• Exercise:
Starting at the line that holds "optimization recommendations list]*" and stopping at the line that holds "Recommendations to improve", restate the records below word for word, with both of those lines included.

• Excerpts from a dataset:
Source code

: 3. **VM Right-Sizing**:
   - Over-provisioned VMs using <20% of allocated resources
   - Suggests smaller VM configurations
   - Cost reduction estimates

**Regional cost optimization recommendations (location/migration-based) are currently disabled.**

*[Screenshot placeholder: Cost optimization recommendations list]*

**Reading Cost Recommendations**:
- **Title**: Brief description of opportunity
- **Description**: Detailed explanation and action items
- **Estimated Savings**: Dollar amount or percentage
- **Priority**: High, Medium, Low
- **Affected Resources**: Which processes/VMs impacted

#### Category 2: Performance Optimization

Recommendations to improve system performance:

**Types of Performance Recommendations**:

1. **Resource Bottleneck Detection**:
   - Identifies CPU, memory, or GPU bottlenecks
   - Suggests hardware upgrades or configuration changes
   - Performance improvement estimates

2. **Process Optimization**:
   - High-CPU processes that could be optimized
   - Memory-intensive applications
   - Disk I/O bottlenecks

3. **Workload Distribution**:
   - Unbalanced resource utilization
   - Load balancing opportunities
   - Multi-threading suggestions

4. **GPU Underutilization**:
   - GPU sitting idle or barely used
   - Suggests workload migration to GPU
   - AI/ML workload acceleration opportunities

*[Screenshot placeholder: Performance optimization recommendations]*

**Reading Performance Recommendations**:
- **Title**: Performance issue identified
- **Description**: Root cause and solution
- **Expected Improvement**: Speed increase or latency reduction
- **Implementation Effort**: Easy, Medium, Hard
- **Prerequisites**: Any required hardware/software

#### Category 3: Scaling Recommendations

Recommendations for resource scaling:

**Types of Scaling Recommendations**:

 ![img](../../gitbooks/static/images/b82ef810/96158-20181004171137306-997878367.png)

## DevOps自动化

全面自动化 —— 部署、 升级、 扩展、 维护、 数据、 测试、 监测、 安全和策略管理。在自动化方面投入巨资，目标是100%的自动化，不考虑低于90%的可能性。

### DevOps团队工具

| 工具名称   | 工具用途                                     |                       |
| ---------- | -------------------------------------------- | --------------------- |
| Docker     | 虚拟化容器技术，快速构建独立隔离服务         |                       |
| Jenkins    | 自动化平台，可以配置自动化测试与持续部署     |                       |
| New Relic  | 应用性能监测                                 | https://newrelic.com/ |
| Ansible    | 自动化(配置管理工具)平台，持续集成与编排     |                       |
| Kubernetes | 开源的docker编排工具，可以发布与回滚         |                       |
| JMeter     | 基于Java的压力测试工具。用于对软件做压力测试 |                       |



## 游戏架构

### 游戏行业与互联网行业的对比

• Exercise solution:
*[Screenshot placeholder: Cost optimization recommendations list]*

**Reading Cost Recommendations**:
- **Title**: Brief description of opportunity
- **Description**: Detailed explanation and action items
- **Estimated Savings**: Dollar amount or percentage
- **Priority**: High, Medium, Low
- **Affected Resources**: Which processes/VMs impacted

#### Category 2: Performance Optimization

Recommendations to improve system performance:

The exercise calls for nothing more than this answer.